◆ Your assignment ◆
Print the following lines word for word, leaving out the pictures.

◆ Information given ◆
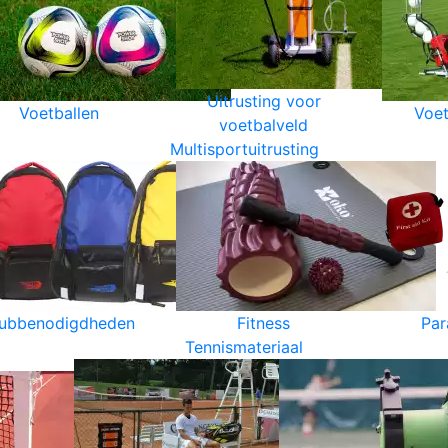
Uitrusting voor
Voetballen
Voet
voetbalveld
Multisportuitrusting
lubbenodigdheden
Fitness
Par
Tennismateriaal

◆ Expected output ◆
Uitrusting voor
Voetballen
Voet
voetbalveld
Multisportuitrusting
lubbenodigdheden
Fitness
Par
Tennismateriaal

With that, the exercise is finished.